文章目录
1. 环境背景
1. 公司的大数据平台是基于CDH搭建的
Hadoop的发行版本有很多,有华为发行版,Intel发行版,Cloudera发行版(CDH),MapR版本,以及HortonWorks版本等。所有发行版都是基于Apache Hadoop衍生出来的,产生这些版本的原因,是由于Apache Hadoop的开源协议决定的:任何人可以对其进行修改,并作为开源或商业产品发布和销售。
不收费的版本主要有三个(都是国外厂商):
- Cloudera版本(Cloudera’s Distribution Including Apache Hadoop)简称"CDH"。
- Apache基金会hadoop
- Hontonworks版本(Hortonworks Data Platform)简称"HDP"。
我们公司的平台主要是基于CDH搭建的,hadoop的版本是2.6
[deploy@hbase03 ~]$ hadoop version
Hadoop 2.6.0-cdh5.15.1
服务器的系统是centos6.8
[deploy@hbase03 ~]$ lsb_release -a
LSB Version: :base-4.0-amd64:base-4.0-noarch:core-4.0-amd64:core-4.0-noarch
Distributor ID: CentOS
Description: CentOS release 6.8 (Final)
Release: 6.8
Codename: Final
2. 使用了kerberos 作为权限管理
之前没有怎么了解过kerberos,只是大概知道类似私钥公钥的管理模式,在这里不展开太多,
具体的想了解可以参考这里 and 这里
这里只介绍一下client端需要做的设置
- xxx.keytab文件(存储了用户信息以及秘钥)
- krb5.conf 文件(定义了kerberos的一些基本信息,比如ream域,加密方式等等)
xxx.keytab 一般放到 /etc/keytab/xxx.keytab
krb5.conf 必须放到 /etc/krb5.conf
2. 安装方式
我的目标是想在本地(macos)安装一个hadoop client,能够访问stag环境的hadoop集群。结果没有想到这个这么难以实现,都把我整哭了。
1. 在其他centos服务器上的安装测试
实际上在这一步之前我已经在mac上折腾一波了,但是死活不行,所以又退回来在centos的服务器上装一个试试。
当前的centos服务器用户是deploy
1. 安装配置kerberos
安装
yum install krb5-workstation krb5-libs krb5-auth-dialog -y
从hadoop的机器上copy xxx.keytab文件,krb5.conf文件,分别放到 /etc/keytab, /etc目录
mv deploy.keytab /etc/keytab/deploy.keytab
mv krb5.conf /etc/krb5.conf
执行kinit 产生票据
[deploy@server-02 ~]$ kinit -kt /etc/keytab/deploy.keytab deploy
[deploy@server-02 ~]$ klist
Ticket cache: FILE:/tmp/krb5cc_501
Default principal: deploy@SAMPLE.COM
Valid starting Expires Service principal
07/31/20 10:22:32 08/01/20 10:22:32 krbtgt/SAMPLE.COM@SAMPLE.COM
renew until 07/31/20 10:22:32
2. 安装client包
使用CDH安装的好像还挺复杂的,用了很多shell做封装,简单看一下结构
对应的目录在 /home/deploy/hadoop_client_test/hadoop2-client/
[deploy@server-02 hadoop_client_test]$ pwd
/home/deploy/hadoop_client_test
[deploy@server-02 hadoop_client_test]$ tree -L 3 hadoop2-client/
hadoop2-client/
│
├── bin
│ ├── hadoop
│ ├── hdfs
│ └── yarn.cmd
├── conf -> hadoop2-conf
├── hadoop1-conf
│ ...

#### [待解决问题]
[1] 请把这篇Hadoop客户端安装文章中从“xxx.keytab 一般放到 /etc/keytab/xxx.keytab”开始、到“这么难以实现,都把我整哭了。”为止（含这部分）的内容一字不差地照录下来。
[2] 从这篇Hadoop客户端安装文章的最后一句之后接着往下写。
这些数据行与这篇Hadoop客户端安装文章毫无关联。

#### [所提供材料]
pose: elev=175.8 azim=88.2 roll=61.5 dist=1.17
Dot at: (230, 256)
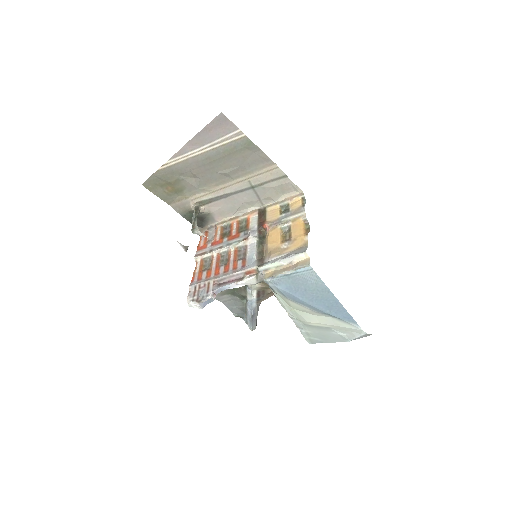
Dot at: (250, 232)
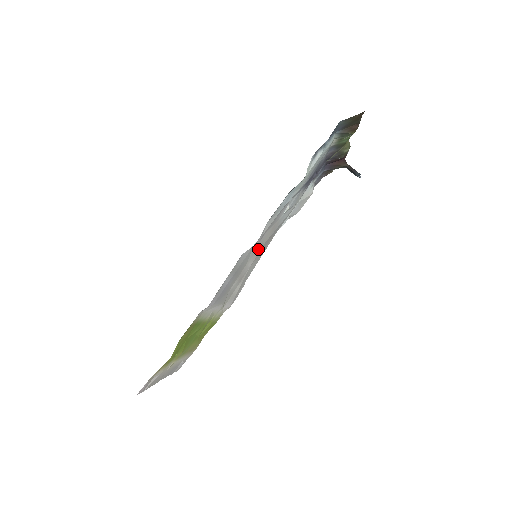
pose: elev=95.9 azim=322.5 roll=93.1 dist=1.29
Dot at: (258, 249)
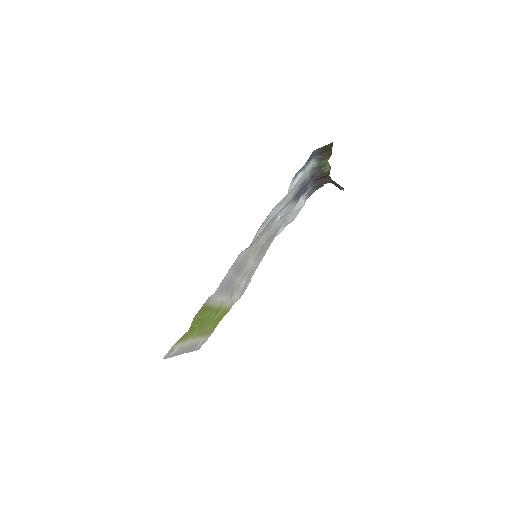
Dot at: (256, 250)
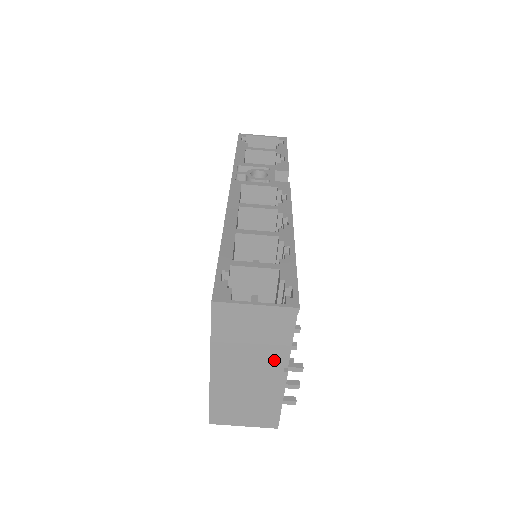
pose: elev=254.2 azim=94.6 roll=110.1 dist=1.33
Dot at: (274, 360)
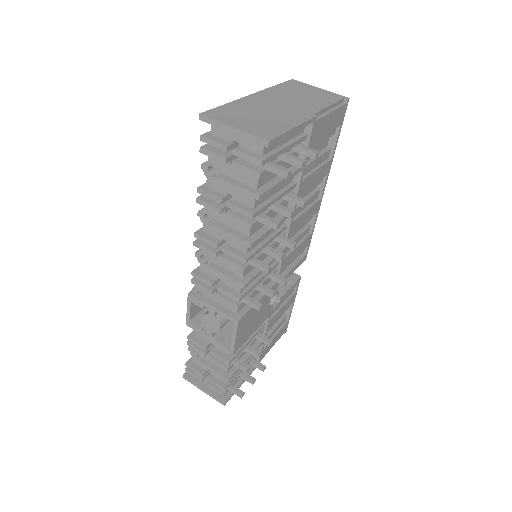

#### [最终结果]
[1]
xxx.keytab 一般放到 /etc/keytab/xxx.keytab
krb5.conf 必须放到 /etc/krb5.conf
2. 安装方式
我的目标是想在本地(macos)安装一个hadoop client,能够访问stag环境的hadoop集群。结果没有想到这个这么难以实现,都把我整哭了。

[2]
│ └── topology.py
├── hadoop2-conf
│ ├── core-site.xml
│ ├── hadoop-env.sh
│ ├── hdfs-site.xml
│ ├── log4j.properties
│ ├── ssl-client.xml
│ ├── topology.map
│ └── topology.py
├── lib
│
├── libexec
│ ├── hadoop-config.sh
│ ├── hdfs-config.sh
│ ├── httpfs-config.sh
│ ├── kms-config.sh
│ ├── mapred-config.sh
│ └── yarn-config.sh
├── sbin
└── share
为了方便理解,我把和shell运行原理没有关系的全部都干掉了,只保留了相关的一部分来进行解释。
下面的解释主要是为了搞清hdfs命令最后如何选择hadoop的配置
总体的调用逻辑是这样的,当前的目录是在 hadoop2-client
当我运行 ./bin/hdfs
的时候,hdfs是一个shell文件,他会做以下的事情
- 设置BIN_DIR=${./bin}
- 设置HADOOP_LIBEXEC_DIR=${./libexec},并执行export, export HADOOP_LIBEXEC_DIR=xxx ,让子进程能够拿到
- 执行${HADOOP_LIBEXEC_DIR}/hdfs-config.sh, 也就是上面的
./libexec/hdfs-config.sh
- 没有其他处理逻辑执行${HADOOP_LIBEXEC_DIR}/hadoop-config.sh,也就是上面的
./libexec/hadoop-config.sh
- 设置DEFAULT_CONF_DIR ,也就是hadoop集群相关的一些配置
- 如果存在./conf/hadoop-env.sh 则 DEFAULT_CONF_DIR=conf 也就是上面的通过超链接又指向了
hadoop2-conf
的conf
,在当前的配置下回选中这个 - 反之,如果
./conf/hadoop-env.sh
不存在,会使用./etc/hadoop
在CDH的集群上都是走的这个
- 如果存在./conf/hadoop-env.sh 则 DEFAULT_CONF_DIR=conf 也就是上面的通过超链接又指向了
- 设置DEFAULT_CONF_DIR ,也就是hadoop集群相关的一些配置
- 没有其他处理逻辑执行${HADOOP_LIBEXEC_DIR}/hadoop-config.sh,也就是上面的
- 下面就是各种根据参数运行hdfs命令了
然后执行下面的命令
[deploy@server-02 hadoop2-client]$ ./bin/hdfs dfs -ls /
Found 5 items
drwxrwxrwx - deploy supergroup 0 2020-05-29 19:16 /flink
drwx------ - hbase hbase 0 2020-06-30 10:23 /hbase
drwxrwx--- - mapred supergroup 0 2020-07-15 10:40 /home
drwxrwxrwt - hdfs supergroup 0 2020-07-28 10:04 /tmp
drwxrwxrwx - hdfs supergroup 0 2020-07-28 10:04 /user
至此,成功在centos上面装上hadoop2的client,可以操作hdfs。
2. 在mac上安装hadooop2 client
mac上的用户是admin
1. 安装配置kerberos
brew install krb5
剩下的配置和contos上的配置保持一致。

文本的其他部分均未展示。